# [Written problem 1]
Answer these from the forum post:
(a) About what share of the time does YM trade with a one point spread?
(b) What is 1 tick on the YM worth?
(c) How many YM contracts is the trainee making consistent money with?
# [Written problem 2]
Please copy the forum post word for word from "YM also tends" to "throughout the day.".

# [Source document]

·····

Quote from Ditch:
YM in my experience trades with a one point spread about 70% of the time. When the market is moving fast, it can widen to 2-5 pts pretty easily. On balance, I think you can figure on an average slippage of about 2 pts, although a good number of your trades will only suffer 1 pt of slippage. So when scalping this gives you an advantage over ES and NQ, as 1 tick on the YM is only $5.
YM also tends to have a little more carry-through momentum than NQ and ES on a very short-term timeframe.
Ditch-
I completely concur. I trade Nq exclusively throughout the day.
However, I have been monitoring the YM against the movement I see in the Nq. Definitely more follow through in the YM, that you might expect to see in the Nq. However, on a day-to-day basis measuring at a ratio of 25tick YM to 100tick Nq you can scalp yourself silly fading order flow in each direction on the YM.
Don't have a through understanding of market dynamics yet of the CBOT, but the guy I'm training now to daytrade perferred a smaller contract size. So, I set him up on that and he is making consistent money off the YM 1-4 contracts just doing what I describe above.

·····

# [Recorded data]
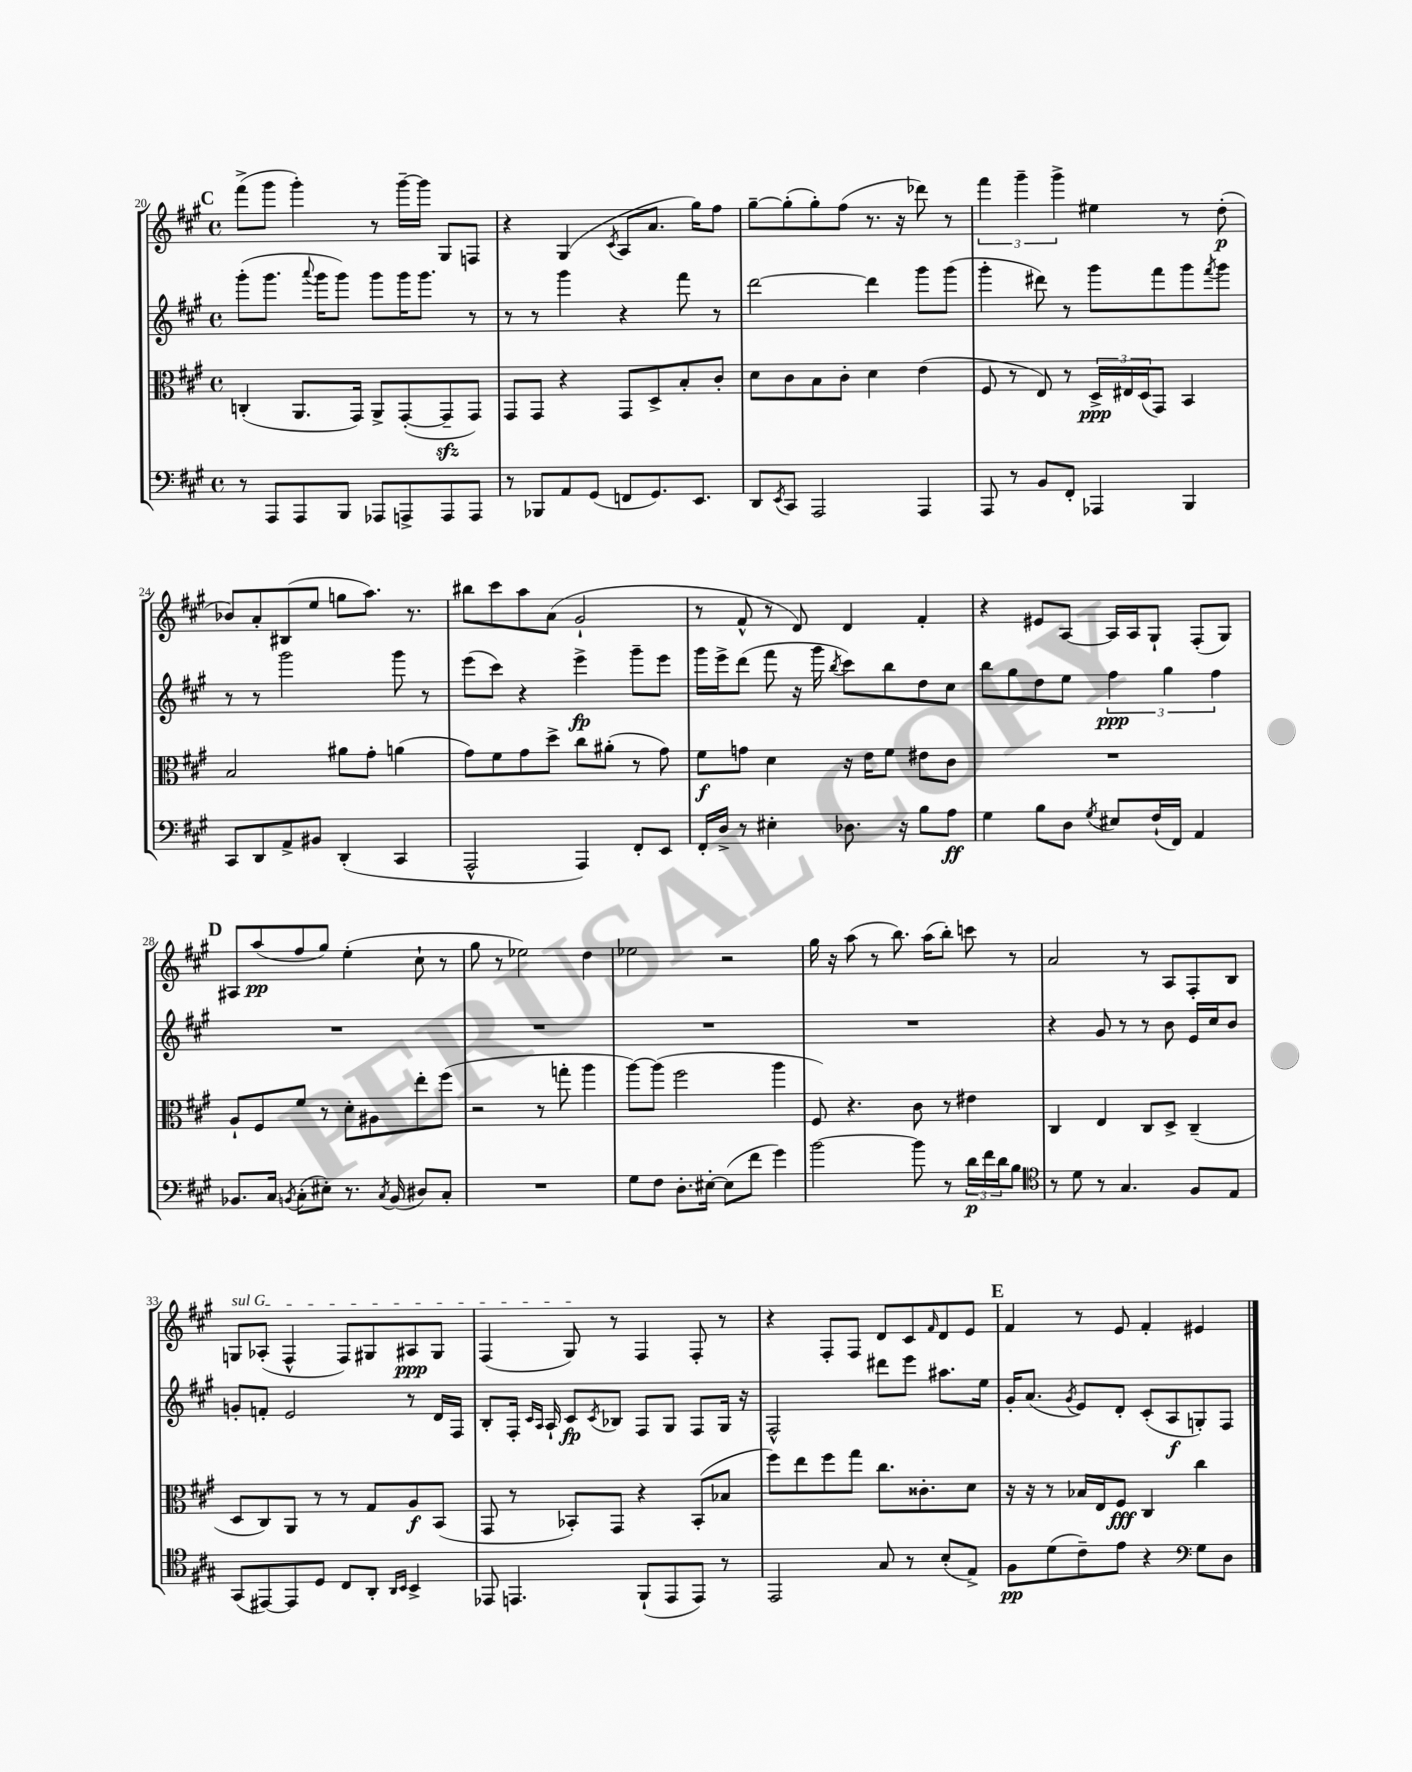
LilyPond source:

·····

# [Complete answer 1]
(a) About 70% of the time.
(b) $5.
(c) 1-4 contracts.

# [Complete answer 2]
YM also tends to have a little more carry-through momentum than NQ and ES on a very short-term timeframe.
Ditch-
I completely concur. I trade Nq exclusively throughout the day.